The underlying implication and takeaway of the worksheet, and, she’s concerned, of Thunder Boy Jr., for non-Natives is that all Native peoples and their naming traditions are the same. She notes that naming traditions are culturally specific, and for some cultures like her Pueblo one, names are conferred in private ceremonies. Activities like the worksheet her cousin’s son brought home not only strip Native cultures of their individual identities, but they reinforce stereotype after stereotype, along with decades if not centuries of cultural appropriation.
As I've noted, 100,000 copies of the book were published. I'm hoping that Little, Brown (the publisher) will include a Note in the next batch, providing a "do not use this book as an activity for which kids pick a Native American name," an explanation for why that is not a respectful activity, and a bit of information about Native naming. If you've got a copy, or if you get one of the 100,000 copies, I hope the information I share here is helpful

Inevitable: Tweet from someone who read Alexie's Thunder Boy Jr. to kids and then did activity where kids picked their Indian names.

Fact: Imagine being a Native kid in that class, who already has a name, given to them in ceremony, being asked to make up a new one.

Question: Would it help adult readers NOT do that activity if there was a note inside the book about Native peoples and naming?

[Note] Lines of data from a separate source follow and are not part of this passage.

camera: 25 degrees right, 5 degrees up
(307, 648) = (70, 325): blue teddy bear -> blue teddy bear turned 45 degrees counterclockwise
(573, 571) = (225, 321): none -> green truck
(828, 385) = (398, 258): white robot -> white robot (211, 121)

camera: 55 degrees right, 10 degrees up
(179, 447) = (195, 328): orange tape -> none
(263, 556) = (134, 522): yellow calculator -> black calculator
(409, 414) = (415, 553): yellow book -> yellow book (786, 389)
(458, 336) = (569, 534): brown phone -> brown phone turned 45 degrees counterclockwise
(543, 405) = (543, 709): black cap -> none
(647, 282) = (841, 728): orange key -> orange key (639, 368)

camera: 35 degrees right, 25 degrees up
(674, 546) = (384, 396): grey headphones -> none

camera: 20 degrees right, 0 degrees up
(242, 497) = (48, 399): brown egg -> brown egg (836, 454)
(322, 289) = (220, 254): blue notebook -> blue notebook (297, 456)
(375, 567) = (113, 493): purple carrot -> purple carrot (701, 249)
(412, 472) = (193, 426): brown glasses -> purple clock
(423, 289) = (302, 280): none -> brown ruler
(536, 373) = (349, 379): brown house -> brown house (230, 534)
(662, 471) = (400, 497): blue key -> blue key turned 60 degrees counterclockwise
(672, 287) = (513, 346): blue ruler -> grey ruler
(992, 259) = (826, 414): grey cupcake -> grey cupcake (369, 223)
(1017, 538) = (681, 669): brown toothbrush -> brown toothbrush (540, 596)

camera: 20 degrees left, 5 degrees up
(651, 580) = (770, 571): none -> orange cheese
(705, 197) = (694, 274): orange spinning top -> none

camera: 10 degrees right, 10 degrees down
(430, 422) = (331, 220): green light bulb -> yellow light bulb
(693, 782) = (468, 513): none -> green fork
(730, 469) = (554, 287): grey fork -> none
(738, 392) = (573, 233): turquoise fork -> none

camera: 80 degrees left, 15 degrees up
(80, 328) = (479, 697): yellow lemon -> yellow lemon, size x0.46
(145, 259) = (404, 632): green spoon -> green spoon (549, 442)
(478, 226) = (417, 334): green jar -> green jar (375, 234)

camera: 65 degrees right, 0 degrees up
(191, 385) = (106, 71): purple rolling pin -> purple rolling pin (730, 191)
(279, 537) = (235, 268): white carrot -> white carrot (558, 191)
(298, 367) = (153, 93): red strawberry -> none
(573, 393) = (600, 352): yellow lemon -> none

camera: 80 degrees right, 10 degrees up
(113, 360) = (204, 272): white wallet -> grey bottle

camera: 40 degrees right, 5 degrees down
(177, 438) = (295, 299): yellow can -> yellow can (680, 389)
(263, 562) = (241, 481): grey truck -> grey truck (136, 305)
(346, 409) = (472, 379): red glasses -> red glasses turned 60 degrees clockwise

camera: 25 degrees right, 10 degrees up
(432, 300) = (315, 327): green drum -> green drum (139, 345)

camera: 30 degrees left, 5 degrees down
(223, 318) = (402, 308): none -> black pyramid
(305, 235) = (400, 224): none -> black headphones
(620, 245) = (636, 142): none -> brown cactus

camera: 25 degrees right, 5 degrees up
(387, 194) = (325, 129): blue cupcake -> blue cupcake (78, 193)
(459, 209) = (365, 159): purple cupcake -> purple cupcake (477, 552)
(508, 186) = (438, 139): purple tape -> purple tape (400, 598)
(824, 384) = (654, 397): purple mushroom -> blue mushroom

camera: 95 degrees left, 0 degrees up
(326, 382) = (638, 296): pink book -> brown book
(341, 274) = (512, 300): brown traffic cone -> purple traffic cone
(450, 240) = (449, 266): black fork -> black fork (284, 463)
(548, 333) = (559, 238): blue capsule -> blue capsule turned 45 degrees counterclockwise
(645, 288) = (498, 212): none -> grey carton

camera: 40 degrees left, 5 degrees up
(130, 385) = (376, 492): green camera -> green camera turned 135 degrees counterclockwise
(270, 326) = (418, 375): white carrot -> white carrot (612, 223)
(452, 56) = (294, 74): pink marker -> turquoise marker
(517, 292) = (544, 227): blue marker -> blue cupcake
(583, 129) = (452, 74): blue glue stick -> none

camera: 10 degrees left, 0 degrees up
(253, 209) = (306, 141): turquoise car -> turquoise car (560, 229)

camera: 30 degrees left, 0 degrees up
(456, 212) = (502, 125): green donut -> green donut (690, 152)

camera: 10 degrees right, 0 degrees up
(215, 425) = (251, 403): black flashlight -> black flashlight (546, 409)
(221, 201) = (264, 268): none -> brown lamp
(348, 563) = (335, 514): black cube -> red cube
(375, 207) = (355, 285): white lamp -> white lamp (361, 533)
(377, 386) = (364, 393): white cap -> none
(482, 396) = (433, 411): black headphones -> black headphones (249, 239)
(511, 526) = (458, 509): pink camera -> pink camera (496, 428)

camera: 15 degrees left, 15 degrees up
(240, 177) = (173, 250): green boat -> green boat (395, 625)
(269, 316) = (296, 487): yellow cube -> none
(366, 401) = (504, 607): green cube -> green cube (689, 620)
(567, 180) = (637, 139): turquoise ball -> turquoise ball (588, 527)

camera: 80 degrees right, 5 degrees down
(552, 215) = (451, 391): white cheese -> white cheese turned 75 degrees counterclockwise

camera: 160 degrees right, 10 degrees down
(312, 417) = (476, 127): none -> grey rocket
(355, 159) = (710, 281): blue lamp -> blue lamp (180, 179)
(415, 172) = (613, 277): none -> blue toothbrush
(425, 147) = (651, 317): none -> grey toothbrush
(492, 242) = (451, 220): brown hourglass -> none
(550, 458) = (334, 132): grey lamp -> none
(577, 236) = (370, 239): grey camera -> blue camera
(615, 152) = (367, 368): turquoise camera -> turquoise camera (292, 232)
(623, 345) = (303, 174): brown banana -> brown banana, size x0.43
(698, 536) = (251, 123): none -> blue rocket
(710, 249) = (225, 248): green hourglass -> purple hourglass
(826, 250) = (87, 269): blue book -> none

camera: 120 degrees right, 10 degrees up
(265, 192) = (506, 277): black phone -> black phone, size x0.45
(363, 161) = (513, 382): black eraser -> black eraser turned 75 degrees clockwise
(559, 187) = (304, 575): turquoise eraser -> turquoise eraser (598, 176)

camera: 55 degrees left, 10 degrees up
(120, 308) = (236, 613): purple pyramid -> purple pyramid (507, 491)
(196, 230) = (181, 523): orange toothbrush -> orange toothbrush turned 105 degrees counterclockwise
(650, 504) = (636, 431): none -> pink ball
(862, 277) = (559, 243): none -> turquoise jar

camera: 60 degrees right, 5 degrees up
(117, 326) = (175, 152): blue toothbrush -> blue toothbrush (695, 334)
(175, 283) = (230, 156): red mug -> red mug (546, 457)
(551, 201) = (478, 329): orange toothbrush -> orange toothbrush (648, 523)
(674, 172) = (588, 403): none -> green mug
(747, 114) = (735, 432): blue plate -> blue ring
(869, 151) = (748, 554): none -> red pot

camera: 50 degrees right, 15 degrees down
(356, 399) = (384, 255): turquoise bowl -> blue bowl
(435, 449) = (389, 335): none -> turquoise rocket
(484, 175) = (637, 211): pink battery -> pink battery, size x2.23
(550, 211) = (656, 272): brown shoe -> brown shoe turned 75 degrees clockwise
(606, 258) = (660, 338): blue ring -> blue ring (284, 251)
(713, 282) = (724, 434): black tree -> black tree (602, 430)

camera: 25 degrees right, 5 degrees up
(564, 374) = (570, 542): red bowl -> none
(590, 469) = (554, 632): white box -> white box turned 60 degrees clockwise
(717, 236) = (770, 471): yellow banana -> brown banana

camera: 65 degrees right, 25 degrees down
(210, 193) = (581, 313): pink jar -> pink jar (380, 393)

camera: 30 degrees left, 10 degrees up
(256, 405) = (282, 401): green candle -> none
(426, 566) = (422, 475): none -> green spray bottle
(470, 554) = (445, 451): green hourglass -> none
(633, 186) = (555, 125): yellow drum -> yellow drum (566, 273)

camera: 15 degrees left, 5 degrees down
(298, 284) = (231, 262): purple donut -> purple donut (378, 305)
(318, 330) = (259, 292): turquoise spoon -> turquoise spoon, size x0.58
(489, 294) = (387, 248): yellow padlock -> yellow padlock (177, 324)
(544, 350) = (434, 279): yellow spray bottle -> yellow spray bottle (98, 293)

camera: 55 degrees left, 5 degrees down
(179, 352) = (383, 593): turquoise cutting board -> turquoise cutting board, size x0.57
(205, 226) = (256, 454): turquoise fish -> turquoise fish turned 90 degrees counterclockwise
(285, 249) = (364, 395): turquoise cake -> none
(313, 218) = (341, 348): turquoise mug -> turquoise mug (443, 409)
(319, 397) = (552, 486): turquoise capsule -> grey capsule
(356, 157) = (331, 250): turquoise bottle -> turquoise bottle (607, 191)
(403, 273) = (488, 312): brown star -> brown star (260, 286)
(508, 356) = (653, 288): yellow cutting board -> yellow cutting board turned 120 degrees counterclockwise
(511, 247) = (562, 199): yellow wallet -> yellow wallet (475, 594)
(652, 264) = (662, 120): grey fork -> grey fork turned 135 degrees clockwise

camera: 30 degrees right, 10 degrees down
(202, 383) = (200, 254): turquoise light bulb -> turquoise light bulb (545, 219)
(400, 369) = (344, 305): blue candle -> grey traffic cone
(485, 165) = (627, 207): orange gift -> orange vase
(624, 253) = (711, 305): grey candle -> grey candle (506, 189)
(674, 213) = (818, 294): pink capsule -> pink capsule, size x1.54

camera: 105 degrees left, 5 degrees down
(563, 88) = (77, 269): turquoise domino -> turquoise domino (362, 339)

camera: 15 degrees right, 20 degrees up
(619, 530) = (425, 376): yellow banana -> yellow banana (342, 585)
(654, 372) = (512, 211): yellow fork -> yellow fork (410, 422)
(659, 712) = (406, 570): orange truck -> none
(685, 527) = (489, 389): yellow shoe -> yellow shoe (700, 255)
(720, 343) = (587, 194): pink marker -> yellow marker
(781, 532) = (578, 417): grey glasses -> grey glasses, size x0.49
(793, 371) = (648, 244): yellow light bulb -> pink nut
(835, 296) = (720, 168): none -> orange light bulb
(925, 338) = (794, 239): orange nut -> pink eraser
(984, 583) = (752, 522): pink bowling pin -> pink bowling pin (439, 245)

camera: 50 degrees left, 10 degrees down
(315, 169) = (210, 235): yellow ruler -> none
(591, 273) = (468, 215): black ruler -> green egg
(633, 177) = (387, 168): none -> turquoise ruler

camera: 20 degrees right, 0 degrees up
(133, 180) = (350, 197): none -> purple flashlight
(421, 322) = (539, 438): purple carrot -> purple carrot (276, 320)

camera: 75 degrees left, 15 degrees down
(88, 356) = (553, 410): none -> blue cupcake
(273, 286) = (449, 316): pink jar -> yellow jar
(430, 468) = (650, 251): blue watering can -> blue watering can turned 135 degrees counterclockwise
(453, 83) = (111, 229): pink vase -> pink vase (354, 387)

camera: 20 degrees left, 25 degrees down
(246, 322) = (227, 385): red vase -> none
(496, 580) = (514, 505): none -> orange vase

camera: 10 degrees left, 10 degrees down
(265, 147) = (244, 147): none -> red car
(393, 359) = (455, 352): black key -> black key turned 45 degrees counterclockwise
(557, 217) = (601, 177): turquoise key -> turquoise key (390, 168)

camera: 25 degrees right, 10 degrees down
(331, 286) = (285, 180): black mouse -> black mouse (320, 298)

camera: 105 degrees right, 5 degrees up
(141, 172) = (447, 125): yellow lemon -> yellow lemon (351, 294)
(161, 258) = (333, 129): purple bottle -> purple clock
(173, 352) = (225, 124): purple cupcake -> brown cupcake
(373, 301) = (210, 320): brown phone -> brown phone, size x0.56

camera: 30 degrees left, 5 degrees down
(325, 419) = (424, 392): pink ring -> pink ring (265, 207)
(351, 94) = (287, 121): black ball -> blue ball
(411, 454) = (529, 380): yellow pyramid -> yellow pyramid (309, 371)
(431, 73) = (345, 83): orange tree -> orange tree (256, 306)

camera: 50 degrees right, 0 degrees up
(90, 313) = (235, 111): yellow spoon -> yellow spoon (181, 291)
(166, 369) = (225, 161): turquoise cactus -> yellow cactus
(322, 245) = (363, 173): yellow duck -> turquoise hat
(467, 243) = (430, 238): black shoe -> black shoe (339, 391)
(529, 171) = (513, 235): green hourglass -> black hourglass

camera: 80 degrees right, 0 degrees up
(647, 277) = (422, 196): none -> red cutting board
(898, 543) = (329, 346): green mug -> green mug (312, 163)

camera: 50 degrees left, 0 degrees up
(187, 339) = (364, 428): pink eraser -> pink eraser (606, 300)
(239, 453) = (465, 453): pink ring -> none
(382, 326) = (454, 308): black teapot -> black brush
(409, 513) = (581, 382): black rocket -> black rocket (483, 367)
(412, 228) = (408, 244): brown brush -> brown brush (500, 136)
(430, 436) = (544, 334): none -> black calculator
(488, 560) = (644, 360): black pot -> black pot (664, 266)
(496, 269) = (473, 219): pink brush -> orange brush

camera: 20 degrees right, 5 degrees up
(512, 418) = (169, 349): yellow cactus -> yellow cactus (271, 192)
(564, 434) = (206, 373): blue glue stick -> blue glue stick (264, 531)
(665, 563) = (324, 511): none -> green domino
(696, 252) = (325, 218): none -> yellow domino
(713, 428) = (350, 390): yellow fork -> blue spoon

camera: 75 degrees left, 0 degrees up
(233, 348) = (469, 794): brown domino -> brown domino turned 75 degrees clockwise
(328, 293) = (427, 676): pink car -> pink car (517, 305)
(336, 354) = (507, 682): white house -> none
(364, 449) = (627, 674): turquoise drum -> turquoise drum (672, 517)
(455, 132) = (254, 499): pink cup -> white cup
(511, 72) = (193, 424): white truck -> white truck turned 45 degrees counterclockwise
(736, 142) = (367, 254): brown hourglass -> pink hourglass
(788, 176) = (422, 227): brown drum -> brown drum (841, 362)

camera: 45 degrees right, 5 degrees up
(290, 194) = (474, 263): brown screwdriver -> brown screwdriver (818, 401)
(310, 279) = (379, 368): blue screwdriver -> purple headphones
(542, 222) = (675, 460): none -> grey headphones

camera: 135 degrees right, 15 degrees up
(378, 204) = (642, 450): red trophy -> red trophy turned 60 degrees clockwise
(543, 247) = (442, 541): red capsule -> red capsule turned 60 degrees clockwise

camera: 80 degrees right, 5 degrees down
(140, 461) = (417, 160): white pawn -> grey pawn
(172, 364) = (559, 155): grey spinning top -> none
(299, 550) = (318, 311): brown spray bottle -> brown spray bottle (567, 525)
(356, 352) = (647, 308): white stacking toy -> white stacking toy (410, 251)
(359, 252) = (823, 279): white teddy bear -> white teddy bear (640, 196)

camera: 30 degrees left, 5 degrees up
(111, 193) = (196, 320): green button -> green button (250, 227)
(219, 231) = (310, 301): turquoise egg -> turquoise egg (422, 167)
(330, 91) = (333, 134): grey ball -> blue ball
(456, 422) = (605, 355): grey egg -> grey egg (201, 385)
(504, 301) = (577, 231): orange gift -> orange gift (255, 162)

A truth: A white teacher asking a Native kid to choose a new name harkens back to boarding schools where teachers asked Native kids to point to a blackboard to choose a new name.
I found myself thinking a lot about Thunder Boy Jr. and the broader context—the wider world—into which not books but children live and breathe and, we hope, thrive after reading Debbie Reese’s review and follow-up post. What she wrote didn’t change my appreciation for Alexie’s wonderful story, which it’s clear she also values. But it did expand my understanding and, I hope, critical thinking. Her willingness to ask questions that don’t have clear answers, and to share her perspective as it unfolds, and to teach as well as critique, is not only risky, but as remarkable in its own way as the lovely, lively, meaningful picture book about which she was writing.